Between significantly increased guidance, international expansion plans, and a successful integration into the shelves of Wal-Mart, it comes as a relief to potential investors that these factors have not yet been priced into the stock. The following chart points out that the stock is quite undervalued:
SODA data by YCharts
The P/E ratio is currently the lowest since the company first went public in November 2010. Given the increased guidance, the company has a forward P/E of only 12.24-incredibly cheap for a company with such ambitious growth figures. While earnings have grown steadily and guidance has been raised, the stock price has remained relatively flat, with some short-lived spikes.
Heading into the holiday season, a potential investor has an excellent entry point at the current price of around $34.75, which is a lower price than prior to the recent smash of an earnings call. The stock could either be held through the season into the first quarter of 2013, or an investor could trade the dip once the stock heads upward, which it has a pattern of doing as seen in the choppy chart above. With either investment strategy, SODA is a great stock to hold a position during the coming winter months.
A Gamble Stock: Vermillion Inc.
Vermillion, Inc. (NASDAQ:VRML), a biotechnology company focused on the development of diagnostic tests to help detect disease, is down almost 80% from its price in November 2010, and over 99% from its IPO price in 2000.
While this stock has historically provided poor returns for investors, it has two potential upcoming catalysts that may propel it back upward. First, the company's main product, OVA-1 ovarian cancer detection tests, will receive a category 1 CPT code on January 1, 2013. Essentially, this code will allow private insurance companies to adopt the test and approve claims from patient use. It will also encourage more medical providers to use the test due to the increased funding from insurance providers, including Medicare. In anticipation of the CPT code, the consequential increase in use of the test has already been demonstrated, as noted in second-quarter 2012 results.
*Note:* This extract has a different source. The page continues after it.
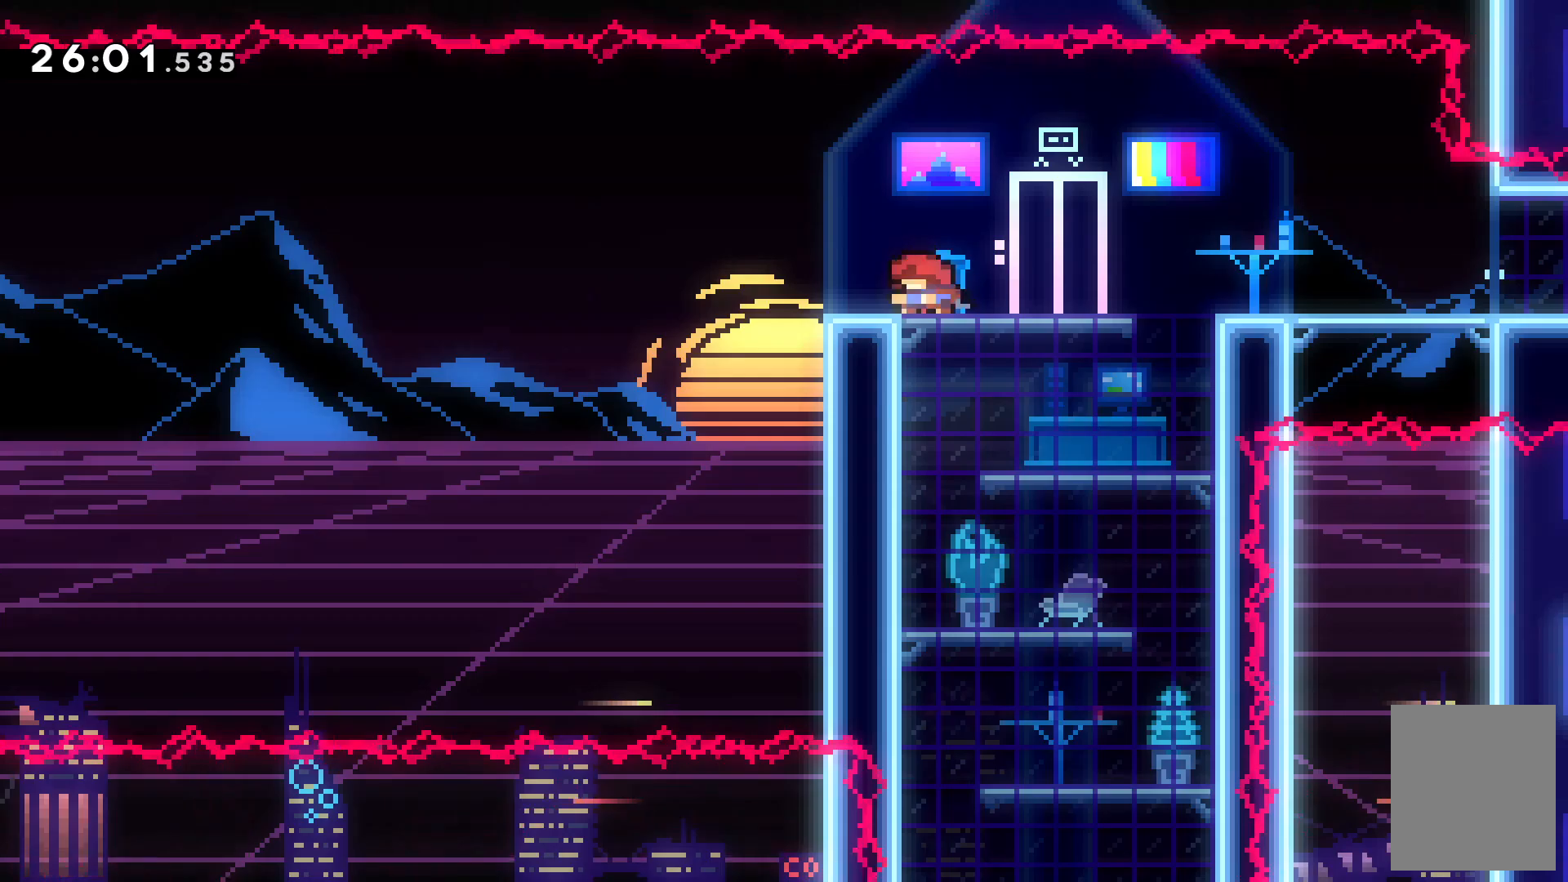
{"keys": [], "events": [[334, "right", "down"], [467, "right", "up"]]}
At a $650 list price and with $516.25 reimbursement from Medicare, the test could provide significant revenue growth as more providers adopt the test and more patients embrace its price and reimbursement schedule.
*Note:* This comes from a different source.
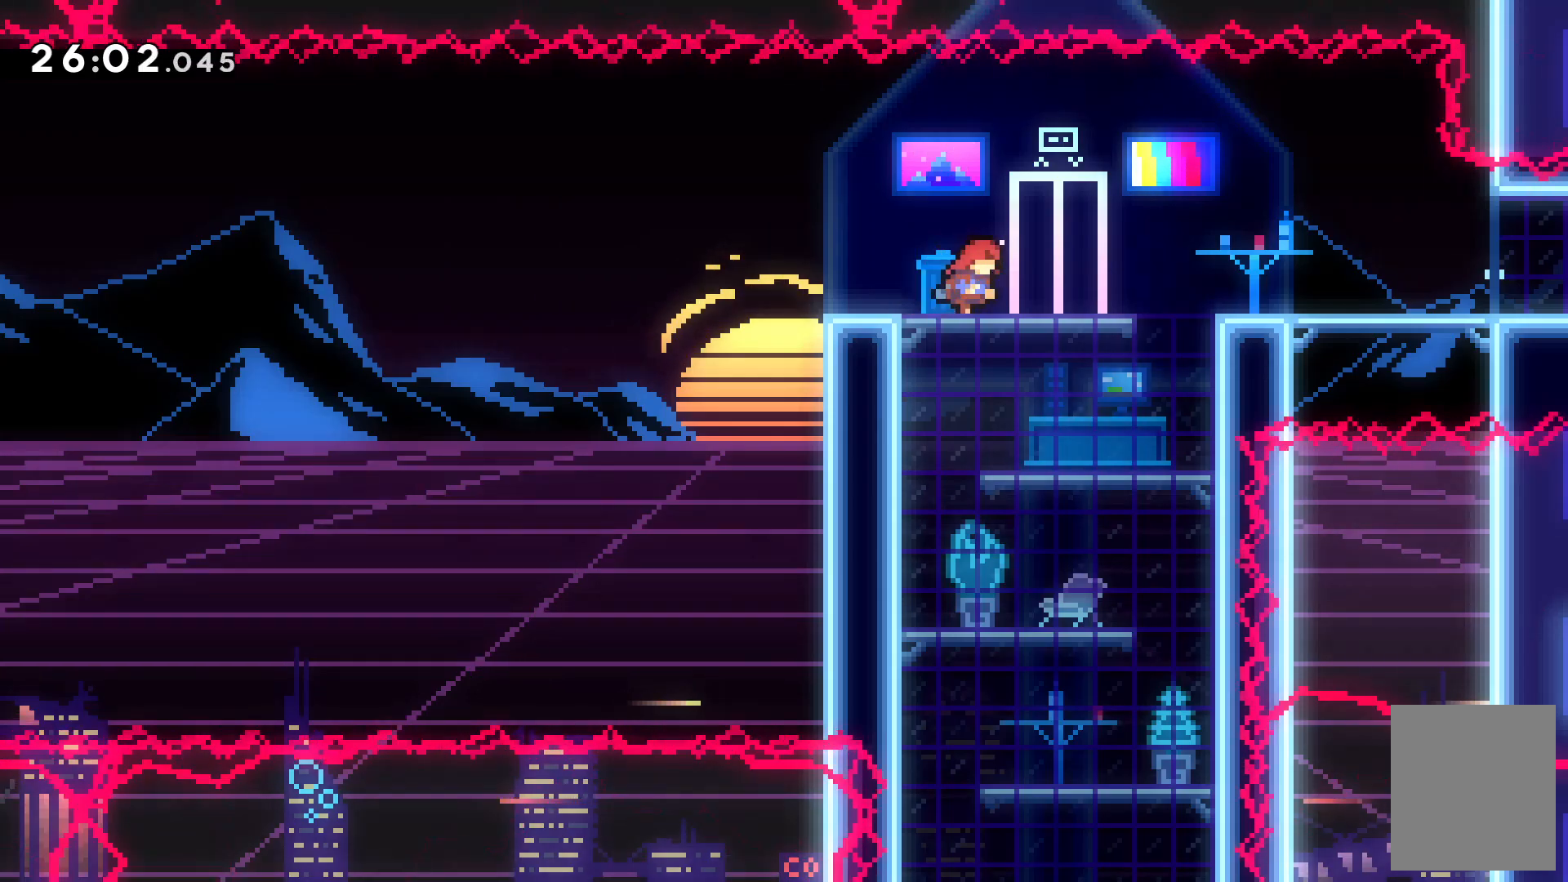
{"keys": ["down", "left"], "events": [[34, "left", "down"], [67, "down", "down"]]}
Second, a group of shareholders, titled the Concerned Vermillion Stockholders, is taking action to change what the group describes as poor decisions and inaction taken by the company to improve management and business. Particularly, the group seeks to end resistance to a possible buyout opportunity, which the company did not act upon when negotiations were offered by an unnamed diagnostic company. Additionally, the group seeks to limit the involvement of CEO Gail Page, which, since her arrival in 2010, has seen the stock decline over 80%.
As these potential catalysts develop further, with the OVA-1 tests possibly providing a much-needed catalyst come January 1 in addition to speculation over new management and buyout opportunities, the stock could see a reversal from its long downtrend. Trading at only $1.20, a buy at this price could see significant price appreciation as more news items are released in the coming months. The upside is enormous for risk-tolerant investors looking to take a bit of a gamble on a company that once sought bankruptcy before obtaining creditors to reboot the company. Either a buyout offer or a dramatic increase in OVA-1 sales due to the new CPT code could reward investors greatly.